(PROVIDED PASSAGE)

With the Los Angeles Lakers out of the playoffs in the second round for the second consecutive season, many fans and analysts have considered how to fix the team's problems given their complicated financial situation. Most people have suggested that they should trade very talented but often marginalized big man Pau Gasol for new players, but even that deal wouldn't give them many options. The fact of the matter is that their cap situation is just not very palatable over the next few seasons.

Due to those issues, some think the franchise should take more drastic measures. Kobe Bryant is set to make more than $58 million over the next two seasons, topping out at $30.4 million in the 2013-14 season — making him the highest-paid player in the league by a wide margin. At that time, Kobe will be 35 years old. And while he's still a superstar, it's hard to imagine any perimeter player that age being worth that kind of money under a restrictive collective bargaining agreement.

(End PROVIDED PASSAGE)

• [REQUIREMENT A]: Write out everything in the Lakers passage from "With the Los" down to "next few seasons.".
• [REQUIREMENT B]: According to the Lakers passage, why is it hard to see Kobe Bryant being worth his 2013-14 salary?
Rely on nothing but the Lakers passage.

(LISTED ENTRIES)

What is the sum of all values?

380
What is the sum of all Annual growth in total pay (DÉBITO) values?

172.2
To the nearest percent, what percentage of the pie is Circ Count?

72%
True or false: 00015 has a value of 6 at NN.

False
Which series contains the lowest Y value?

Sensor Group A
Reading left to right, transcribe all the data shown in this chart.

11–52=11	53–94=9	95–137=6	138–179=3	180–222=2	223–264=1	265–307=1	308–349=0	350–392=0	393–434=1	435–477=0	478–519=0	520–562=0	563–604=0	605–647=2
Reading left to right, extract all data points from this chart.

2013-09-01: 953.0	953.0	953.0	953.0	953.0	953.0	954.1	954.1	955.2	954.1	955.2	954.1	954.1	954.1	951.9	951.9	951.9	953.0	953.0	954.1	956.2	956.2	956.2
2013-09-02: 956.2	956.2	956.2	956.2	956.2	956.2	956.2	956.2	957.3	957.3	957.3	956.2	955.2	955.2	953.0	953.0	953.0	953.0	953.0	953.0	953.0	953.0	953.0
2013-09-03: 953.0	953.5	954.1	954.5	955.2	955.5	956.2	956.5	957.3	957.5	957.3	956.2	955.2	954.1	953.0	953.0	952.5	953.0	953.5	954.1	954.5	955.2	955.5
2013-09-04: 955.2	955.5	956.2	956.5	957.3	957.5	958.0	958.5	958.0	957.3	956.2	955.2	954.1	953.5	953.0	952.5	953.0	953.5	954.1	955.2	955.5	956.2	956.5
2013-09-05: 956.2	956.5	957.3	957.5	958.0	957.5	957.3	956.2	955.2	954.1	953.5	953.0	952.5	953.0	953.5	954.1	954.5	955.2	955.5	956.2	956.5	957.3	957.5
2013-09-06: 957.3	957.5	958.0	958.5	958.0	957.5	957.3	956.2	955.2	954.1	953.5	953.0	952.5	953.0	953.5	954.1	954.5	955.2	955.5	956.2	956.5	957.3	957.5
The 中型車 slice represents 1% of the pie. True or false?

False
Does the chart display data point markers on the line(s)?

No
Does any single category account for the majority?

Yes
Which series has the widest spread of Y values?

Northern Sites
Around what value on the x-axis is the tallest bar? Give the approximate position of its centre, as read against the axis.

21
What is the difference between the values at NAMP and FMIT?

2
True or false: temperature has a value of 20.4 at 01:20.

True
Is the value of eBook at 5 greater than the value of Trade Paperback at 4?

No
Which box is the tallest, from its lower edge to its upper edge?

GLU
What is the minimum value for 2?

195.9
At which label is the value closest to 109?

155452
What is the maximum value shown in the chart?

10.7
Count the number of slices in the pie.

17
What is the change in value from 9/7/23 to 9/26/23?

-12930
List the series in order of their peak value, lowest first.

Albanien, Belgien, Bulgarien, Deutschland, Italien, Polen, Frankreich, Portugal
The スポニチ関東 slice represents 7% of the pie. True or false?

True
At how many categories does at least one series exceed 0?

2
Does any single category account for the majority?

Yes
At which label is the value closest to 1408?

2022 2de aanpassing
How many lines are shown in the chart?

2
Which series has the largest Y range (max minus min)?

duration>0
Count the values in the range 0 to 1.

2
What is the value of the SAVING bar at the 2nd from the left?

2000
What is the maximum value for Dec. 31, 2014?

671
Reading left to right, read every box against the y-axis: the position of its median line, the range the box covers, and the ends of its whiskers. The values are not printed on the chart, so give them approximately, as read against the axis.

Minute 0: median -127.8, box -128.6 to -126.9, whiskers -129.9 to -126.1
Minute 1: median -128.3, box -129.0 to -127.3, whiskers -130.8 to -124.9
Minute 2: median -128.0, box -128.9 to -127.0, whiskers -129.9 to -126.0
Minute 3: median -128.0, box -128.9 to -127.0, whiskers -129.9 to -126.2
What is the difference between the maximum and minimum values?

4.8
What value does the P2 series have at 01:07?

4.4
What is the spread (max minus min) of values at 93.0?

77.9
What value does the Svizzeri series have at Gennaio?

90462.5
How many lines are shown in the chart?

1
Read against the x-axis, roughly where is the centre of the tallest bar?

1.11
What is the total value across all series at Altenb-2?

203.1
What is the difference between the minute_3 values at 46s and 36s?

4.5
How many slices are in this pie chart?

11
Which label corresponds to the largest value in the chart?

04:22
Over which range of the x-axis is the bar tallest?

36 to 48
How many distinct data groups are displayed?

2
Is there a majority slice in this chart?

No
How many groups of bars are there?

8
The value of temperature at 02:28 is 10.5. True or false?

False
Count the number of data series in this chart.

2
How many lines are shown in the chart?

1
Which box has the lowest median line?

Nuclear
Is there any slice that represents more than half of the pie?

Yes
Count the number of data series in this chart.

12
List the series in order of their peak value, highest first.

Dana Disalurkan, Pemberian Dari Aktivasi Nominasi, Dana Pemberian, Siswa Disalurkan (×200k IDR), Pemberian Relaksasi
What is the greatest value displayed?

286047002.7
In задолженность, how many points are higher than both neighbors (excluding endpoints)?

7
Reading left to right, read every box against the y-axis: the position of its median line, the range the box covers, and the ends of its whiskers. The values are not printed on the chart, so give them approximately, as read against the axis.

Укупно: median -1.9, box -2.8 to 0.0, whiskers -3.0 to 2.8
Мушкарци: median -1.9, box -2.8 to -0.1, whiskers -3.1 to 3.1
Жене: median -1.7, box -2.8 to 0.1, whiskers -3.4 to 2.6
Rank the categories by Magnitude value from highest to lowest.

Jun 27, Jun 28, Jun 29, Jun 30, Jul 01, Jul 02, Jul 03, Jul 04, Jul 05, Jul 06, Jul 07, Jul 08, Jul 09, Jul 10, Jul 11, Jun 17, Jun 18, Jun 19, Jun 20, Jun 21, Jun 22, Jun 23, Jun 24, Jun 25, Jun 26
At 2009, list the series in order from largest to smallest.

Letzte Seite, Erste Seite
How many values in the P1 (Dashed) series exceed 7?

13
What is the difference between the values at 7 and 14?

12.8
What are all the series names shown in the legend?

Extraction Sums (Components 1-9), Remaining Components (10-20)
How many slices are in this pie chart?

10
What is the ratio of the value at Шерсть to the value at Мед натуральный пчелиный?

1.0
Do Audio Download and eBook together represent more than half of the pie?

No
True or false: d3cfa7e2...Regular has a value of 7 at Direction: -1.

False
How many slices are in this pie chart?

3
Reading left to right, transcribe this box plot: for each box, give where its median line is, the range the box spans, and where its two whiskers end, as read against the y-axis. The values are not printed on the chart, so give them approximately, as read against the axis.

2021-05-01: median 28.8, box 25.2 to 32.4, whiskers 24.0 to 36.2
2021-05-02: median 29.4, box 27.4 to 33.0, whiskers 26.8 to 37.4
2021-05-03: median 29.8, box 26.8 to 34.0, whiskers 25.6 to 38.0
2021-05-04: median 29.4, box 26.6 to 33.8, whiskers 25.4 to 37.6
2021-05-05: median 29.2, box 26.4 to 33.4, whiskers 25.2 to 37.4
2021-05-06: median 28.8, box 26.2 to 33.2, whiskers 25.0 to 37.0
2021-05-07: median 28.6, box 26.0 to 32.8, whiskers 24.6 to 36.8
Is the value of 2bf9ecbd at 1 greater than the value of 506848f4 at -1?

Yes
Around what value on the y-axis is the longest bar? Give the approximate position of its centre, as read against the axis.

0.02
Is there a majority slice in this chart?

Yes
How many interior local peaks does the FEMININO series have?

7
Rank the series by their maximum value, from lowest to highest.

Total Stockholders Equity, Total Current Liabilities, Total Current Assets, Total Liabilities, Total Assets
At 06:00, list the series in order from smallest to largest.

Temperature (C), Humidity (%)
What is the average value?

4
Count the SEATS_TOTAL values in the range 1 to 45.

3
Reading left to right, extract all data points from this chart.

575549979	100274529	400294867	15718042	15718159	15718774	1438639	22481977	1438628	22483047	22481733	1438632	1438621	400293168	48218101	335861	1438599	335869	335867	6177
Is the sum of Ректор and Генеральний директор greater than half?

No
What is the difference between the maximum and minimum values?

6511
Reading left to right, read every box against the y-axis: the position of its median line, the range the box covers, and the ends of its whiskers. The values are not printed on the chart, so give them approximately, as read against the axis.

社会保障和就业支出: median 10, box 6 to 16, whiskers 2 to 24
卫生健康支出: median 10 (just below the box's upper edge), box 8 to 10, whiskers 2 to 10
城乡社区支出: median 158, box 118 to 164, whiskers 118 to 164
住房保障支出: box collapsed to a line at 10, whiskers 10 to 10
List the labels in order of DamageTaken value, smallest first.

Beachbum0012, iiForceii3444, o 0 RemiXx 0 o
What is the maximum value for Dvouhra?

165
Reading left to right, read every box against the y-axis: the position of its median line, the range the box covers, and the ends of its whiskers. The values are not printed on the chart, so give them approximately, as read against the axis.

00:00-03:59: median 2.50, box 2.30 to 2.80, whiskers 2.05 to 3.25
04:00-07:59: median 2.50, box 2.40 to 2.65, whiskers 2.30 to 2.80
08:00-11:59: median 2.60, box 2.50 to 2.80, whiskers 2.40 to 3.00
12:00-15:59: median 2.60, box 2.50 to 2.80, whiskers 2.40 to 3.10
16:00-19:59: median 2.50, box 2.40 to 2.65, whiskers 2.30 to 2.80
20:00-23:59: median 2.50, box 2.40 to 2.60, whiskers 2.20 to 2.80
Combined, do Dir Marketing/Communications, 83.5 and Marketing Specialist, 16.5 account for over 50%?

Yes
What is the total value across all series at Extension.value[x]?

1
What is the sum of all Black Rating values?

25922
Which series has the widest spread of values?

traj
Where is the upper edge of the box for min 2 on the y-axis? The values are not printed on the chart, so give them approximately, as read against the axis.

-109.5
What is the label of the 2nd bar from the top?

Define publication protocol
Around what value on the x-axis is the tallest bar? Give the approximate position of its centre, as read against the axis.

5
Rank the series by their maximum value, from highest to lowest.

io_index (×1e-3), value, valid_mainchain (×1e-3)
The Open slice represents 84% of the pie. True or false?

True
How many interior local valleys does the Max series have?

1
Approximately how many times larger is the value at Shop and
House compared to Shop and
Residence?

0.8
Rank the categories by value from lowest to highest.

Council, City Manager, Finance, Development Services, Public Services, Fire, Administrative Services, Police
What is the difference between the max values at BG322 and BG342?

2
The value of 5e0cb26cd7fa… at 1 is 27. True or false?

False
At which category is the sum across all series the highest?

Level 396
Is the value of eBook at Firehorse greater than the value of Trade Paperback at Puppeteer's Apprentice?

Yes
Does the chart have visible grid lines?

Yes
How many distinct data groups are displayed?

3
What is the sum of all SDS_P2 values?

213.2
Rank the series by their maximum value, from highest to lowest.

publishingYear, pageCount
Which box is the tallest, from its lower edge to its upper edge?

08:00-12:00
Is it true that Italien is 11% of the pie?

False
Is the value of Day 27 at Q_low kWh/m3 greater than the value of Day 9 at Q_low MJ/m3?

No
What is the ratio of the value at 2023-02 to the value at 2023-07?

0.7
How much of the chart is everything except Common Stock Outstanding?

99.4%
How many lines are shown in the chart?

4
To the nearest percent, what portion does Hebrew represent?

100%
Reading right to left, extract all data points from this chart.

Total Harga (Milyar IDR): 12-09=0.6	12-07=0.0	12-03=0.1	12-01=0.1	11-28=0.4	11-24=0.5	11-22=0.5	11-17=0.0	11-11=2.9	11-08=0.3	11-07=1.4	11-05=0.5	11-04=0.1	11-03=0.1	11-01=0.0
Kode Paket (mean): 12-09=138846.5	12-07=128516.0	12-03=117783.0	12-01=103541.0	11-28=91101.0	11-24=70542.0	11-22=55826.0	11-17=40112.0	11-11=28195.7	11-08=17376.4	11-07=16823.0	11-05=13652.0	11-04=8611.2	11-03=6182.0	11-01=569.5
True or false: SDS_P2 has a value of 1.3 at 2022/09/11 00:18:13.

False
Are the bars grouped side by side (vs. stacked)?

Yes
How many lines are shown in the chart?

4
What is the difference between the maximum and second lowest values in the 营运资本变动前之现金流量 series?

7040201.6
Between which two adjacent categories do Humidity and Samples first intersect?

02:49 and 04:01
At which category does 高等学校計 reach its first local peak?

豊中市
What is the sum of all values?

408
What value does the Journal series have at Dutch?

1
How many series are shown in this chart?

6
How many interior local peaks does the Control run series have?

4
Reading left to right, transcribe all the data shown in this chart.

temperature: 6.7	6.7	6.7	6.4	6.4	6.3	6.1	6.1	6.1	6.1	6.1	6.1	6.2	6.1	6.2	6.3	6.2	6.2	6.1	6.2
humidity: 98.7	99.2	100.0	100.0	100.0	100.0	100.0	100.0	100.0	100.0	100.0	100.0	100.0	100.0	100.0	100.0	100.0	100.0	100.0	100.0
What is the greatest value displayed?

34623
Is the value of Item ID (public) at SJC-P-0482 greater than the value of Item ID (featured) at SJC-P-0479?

(End LISTED ENTRIES)

• [RESPONSE BOX A]:
With the Los Angeles Lakers out of the playoffs in the second round for the second consecutive season, many fans and analysts have considered how to fix the team's problems given their complicated financial situation. Most people have suggested that they should trade very talented but often marginalized big man Pau Gasol for new players, but even that deal wouldn't give them many options. The fact of the matter is that their cap situation is just not very palatable over the next few seasons.

• [RESPONSE BOX B]: That season he will be 35 years old and will make $30.4 million, far more than any other player in the league. The passage says it's hard to imagine any perimeter player that age being worth that much under a restrictive collective bargaining agreement.